予備知識なしに厳島神社に行っても、ただ大きな鳥居があることしかわからなくては、せっかくの旅行なのにおもしろくない。けれど、子ども自身が「何百年前にこういう歴史があったから、この鳥居が存在するんだ!」と知っていれば、同じものを見ていても意味合いが変わってくる。知識が実感を伴うんです。
『世界ミラクル探検隊』も、歴史や地理など社会科を学ぶのに役立つ漫画ですが、2人とも一気に読み通しており、子どもを飽きさせない工夫がある漫画だと思いました。
世界の地理だけではなく、各国の特徴、文化、服装、食べ物などの周辺情報も含めていろいろな記述があるという点がよかったですね。
また、クイズ形式だったり、間違い探しが含まれていたりするので、飽きずに読み進められたと思います。
学習漫画は「読んで終わり」ではない
2025年夏、万博に行ってきました。
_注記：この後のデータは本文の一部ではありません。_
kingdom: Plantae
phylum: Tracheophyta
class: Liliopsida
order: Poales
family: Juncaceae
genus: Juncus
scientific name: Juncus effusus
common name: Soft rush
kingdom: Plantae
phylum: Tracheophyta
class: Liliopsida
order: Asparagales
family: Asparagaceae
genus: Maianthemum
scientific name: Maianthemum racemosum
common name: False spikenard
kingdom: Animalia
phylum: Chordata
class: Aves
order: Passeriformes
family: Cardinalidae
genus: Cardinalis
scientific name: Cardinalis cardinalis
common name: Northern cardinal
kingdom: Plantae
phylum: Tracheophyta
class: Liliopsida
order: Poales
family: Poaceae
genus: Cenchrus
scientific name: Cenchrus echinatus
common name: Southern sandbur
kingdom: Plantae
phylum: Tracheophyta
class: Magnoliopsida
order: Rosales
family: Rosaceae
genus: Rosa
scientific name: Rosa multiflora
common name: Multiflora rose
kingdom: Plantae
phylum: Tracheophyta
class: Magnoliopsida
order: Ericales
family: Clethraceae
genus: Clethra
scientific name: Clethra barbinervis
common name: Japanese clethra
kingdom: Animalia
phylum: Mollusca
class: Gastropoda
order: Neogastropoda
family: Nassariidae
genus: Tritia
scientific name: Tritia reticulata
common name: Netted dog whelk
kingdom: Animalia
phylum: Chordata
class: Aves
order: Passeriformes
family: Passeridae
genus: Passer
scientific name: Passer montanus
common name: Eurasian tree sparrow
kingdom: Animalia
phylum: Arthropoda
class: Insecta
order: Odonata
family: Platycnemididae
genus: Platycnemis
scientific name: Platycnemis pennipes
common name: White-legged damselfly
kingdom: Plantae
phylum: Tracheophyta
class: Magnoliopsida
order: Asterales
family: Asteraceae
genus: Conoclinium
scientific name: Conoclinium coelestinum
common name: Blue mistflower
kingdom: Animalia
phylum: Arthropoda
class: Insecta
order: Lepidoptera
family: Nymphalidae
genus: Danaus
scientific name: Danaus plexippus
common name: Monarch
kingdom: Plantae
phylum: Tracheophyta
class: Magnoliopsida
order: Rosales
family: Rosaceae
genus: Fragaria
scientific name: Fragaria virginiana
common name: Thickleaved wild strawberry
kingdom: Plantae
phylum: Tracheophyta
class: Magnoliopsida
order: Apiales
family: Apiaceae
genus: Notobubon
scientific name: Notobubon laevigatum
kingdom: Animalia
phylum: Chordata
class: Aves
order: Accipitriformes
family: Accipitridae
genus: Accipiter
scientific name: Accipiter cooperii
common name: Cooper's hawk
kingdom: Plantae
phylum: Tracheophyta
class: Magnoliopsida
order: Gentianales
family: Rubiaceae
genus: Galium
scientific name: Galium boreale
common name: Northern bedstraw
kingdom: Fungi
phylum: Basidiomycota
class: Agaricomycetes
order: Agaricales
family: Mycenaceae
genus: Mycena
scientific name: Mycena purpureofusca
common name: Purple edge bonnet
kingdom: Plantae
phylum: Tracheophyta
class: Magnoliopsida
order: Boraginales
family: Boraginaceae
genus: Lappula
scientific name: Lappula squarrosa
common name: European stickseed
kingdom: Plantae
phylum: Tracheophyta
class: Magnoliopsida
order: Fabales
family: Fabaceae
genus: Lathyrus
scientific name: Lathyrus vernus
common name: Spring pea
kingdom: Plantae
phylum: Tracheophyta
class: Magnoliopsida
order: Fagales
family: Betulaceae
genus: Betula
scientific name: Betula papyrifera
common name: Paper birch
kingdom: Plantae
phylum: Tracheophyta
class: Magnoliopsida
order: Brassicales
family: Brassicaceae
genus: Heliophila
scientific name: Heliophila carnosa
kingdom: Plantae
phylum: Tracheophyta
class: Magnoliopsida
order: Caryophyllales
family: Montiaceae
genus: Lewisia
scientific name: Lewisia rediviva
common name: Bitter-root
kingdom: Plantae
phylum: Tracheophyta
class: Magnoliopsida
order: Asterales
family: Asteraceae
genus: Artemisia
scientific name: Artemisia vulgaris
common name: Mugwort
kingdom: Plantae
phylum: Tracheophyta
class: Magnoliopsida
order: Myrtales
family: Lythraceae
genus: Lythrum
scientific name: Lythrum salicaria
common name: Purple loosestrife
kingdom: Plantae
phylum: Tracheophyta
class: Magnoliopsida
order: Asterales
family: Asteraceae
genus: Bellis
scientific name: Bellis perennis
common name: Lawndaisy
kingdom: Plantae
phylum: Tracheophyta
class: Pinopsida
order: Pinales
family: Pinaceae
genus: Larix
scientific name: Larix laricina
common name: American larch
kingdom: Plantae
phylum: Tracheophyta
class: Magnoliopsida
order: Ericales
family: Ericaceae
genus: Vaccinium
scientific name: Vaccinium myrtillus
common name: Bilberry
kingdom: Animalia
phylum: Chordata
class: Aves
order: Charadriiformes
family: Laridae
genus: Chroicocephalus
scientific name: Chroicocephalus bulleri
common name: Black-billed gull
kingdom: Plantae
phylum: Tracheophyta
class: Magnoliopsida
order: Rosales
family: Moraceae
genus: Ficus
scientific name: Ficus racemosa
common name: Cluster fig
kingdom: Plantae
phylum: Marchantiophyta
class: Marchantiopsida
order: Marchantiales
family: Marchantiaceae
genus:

『世界ミラクル探検隊』に出てくるヨルダンのパビリオンなどは見られましたが、人が多くて全然見られなかった国もありました。
それでも次男と『世界ミラクル探検隊』を読みながら、「あのパビリオンの国ってこういう特徴があるんだね」「こういう食べ物を食べている人たちなんだね」「世界地図でいうとこのへんだね」というような話になったんですよね。
学習漫画は、ただ読んで完結するものではありません。
過去の私たちの旅行に照らし合わせて、たとえば手元に置いてある地球儀を見ながら、
「こんなに遠くにあるなら、飛行機の移動に時間がかかって疲れるよね!」といった新たな気づきを得られるものなのです。
本を読んでいる子どもたちに私が何か質問すると、「読まされている感」が出て彼らは嫌がるのですが、旅行に行ったときに漫画で読んだことがある場所だったりすると、それらが連動して記憶に残ったりします。